**Input:**
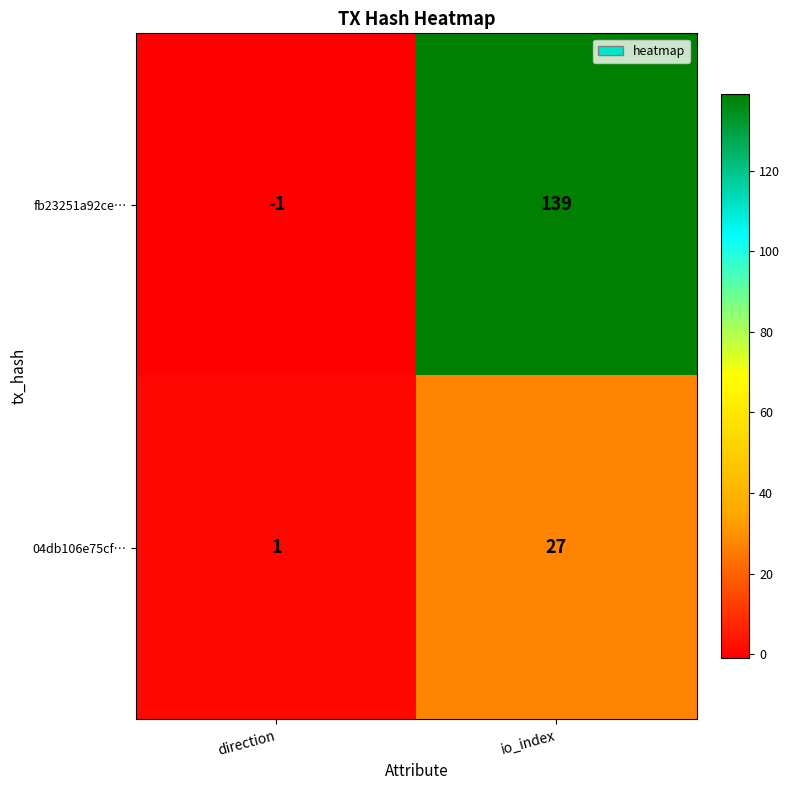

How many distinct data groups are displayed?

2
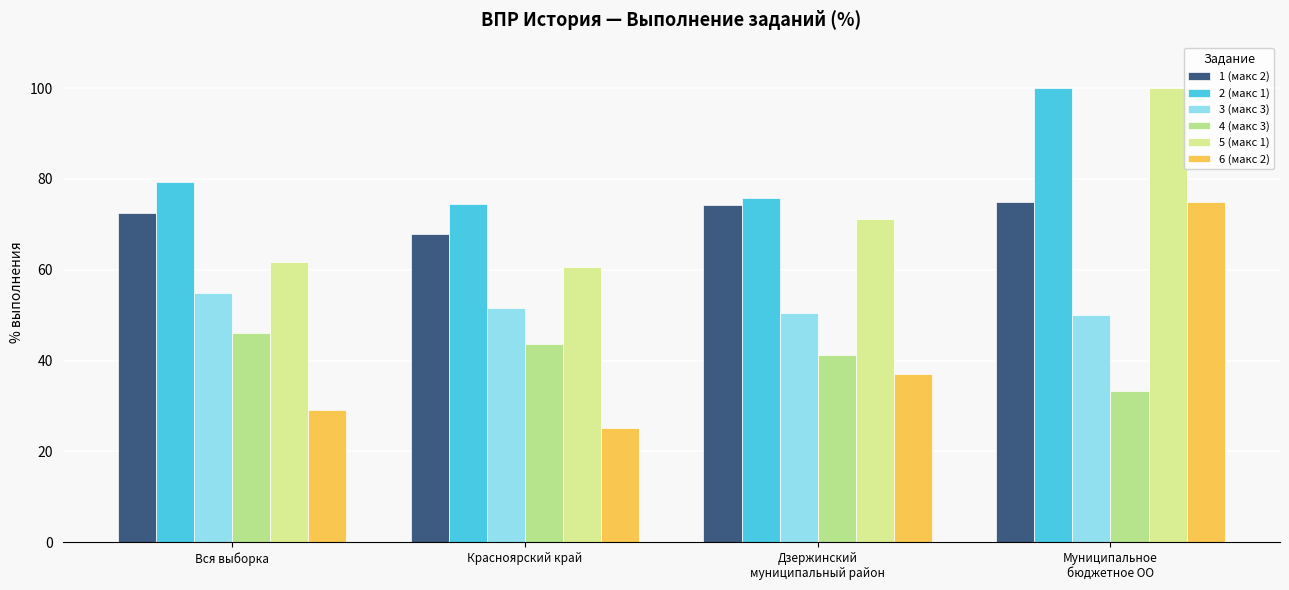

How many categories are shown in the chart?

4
* * *
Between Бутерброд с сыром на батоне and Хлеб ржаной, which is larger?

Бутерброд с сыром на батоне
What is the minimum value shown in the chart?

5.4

**Required action:**
How many lines in the rows above contain the word "батоне"? Reply with the number only.

**Output for this task:**
2